Another thing to know is tit’s possible for Salesforce customers to import their own datasets into Data Cloud. “We wanted to create a federated data model,” said Jania. “If you’re using Snowflake, for example, we more or less virtually sit on your data lake. The value we add is that we will look at all your data and help you form these operational customer profiles.”

Let’s learn more about Einstein Copilot

“Copilot means that I have an assistant with me in the tool where I need to be working that contextually knows what I am trying to do and helps me at every step of the process,” Jania said.

For marketers, this might begin with a campaign brief developed with Copilot’s assistance, the identification of an audience based on the brief, and then the development of email or other content. “What’s really cool is the idea of Einstein Studio where our customers will create actions [for Copilot] that we hadn’t even thought about.”

Here’s a key insight (back to nomenclature). We reported on Copilot for markets, Copilot for merchants, Copilot for shoppers. It turns out, however, that there is just one Copilot, Einstein Copilot, and these are use cases. “There’s just one Copilot, we just add these for a little clarity; we’re going to talk about marketing use cases, about shoppers’ use cases. These are actions for the marketing use cases we built out of the box; you can build your own.”

It’s surely going to take a little time for marketers to learn to work easily with Copilot. “There’s always time for adoption,” Jania agreed. “What is directly connected with this is, this is my ninth Connections and this one has the most hands-on training that I’ve seen since 2014 — and a lot of that is getting people using Data Cloud, using these tools rather than just being given a demo.”

What’s new about Einstein Personalization

Salesforce Einstein has been around since 2016 and many of the use cases seem to have involved personalization in various forms. What’s new?
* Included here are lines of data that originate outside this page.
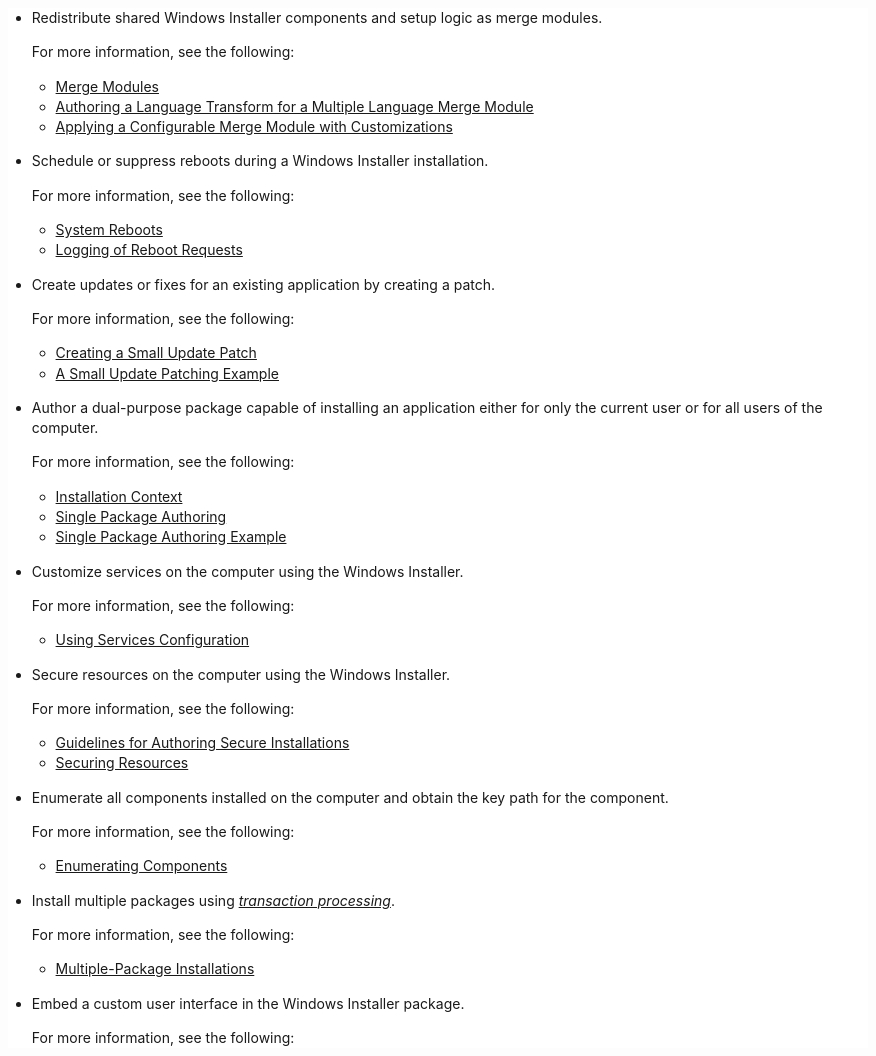 -   Redistribute shared Windows Installer components and setup logic as merge modules.

    For more information, see the following:

    -   [Merge Modules](merge-modules.md)
    -   [Authoring a Language Transform for a Multiple Language Merge Module](authoring-a-language-transform-for-a-multiple-language-merge-module.md)
    -   [Applying a Configurable Merge Module with Customizations](applying-a-configurable-merge-module-with-customizations.md)

-   Schedule or suppress reboots during a Windows Installer installation.

    For more information, see the following:

    -   [System Reboots](system-reboots.md)
    -   [Logging of Reboot Requests](logging-of-reboot-requests.md)

-   Create updates or fixes for an existing application by creating a patch.

    For more information, see the following:

    -   [Creating a Small Update Patch](creating-a-small-update-patch.md)
    -   [A Small Update Patching Example](a-small-update-patching-example.md)

-   Author a dual-purpose package capable of installing an application either for only the current user or for all users of the computer.

    For more information, see the following:

    -   [Installation Context](installation-context.md)
    -   [Single Package Authoring](single-package-authoring.md)
    -   [Single Package Authoring Example](single-package-authoring-example.md)

-   Customize services on the computer using the Windows Installer.

    For more information, see the following:

    -   [Using Services Configuration](using-services-configuration.md)

-   Secure resources on the computer using the Windows Installer.

    For more information, see the following:

    -   [Guidelines for Authoring Secure Installations](guidelines-for-authoring-secure-installations.md)
    -   [Securing Resources](securing-resources-.md)

-   Enumerate all components installed on the computer and obtain the key path for the component.

    For more information, see the following:

    -   [Enumerating Components](enumerating-components-.md)

-   Install multiple packages using [*transaction processing*](t-gly.md).

    For more information, see the following:

    -   [Multiple-Package Installations](multiple-package-installations.md)

-   Embed a custom user interface in the Windows Installer package.

    For more information, see the following:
“Einstein Personalization is a real-time decision engine and it’s going to choose next-best-action, next-best-offer. What is new is that it’s a service now that runs natively on top of Data Cloud.” A lot of real-time decision engines need their own set of data that might actually be a subset of data. “Einstein Personalization is going to look holistically at a customer and recommend a next-best-action that could be natively surfaced in Service Cloud, Sales Cloud or Marketing Cloud.”

Finally, trust

One feature of the presentations at Connections was the reassurance that, although public LLMs like ChatGPT could be selected for application to customer data, none of that data would be retained by the LLMs. Is this just a matter of written agreements? No, not just that, said Jania.

“In the Einstein Trust Layer, all of the data, when it connects to an LLM, runs through our gateway. If there was a prompt that had personally identifiable information — a credit card number, an email address — at a mimum, all that is stripped out. The LLMs do not store the output; we store the output for auditing back in Salesforce. Any output that comes back through our gateway is logged in our system; it runs through a toxicity model; and only at the end do we put PII data back into the answer. There are real pieces beyond a handshake that this data is safe.”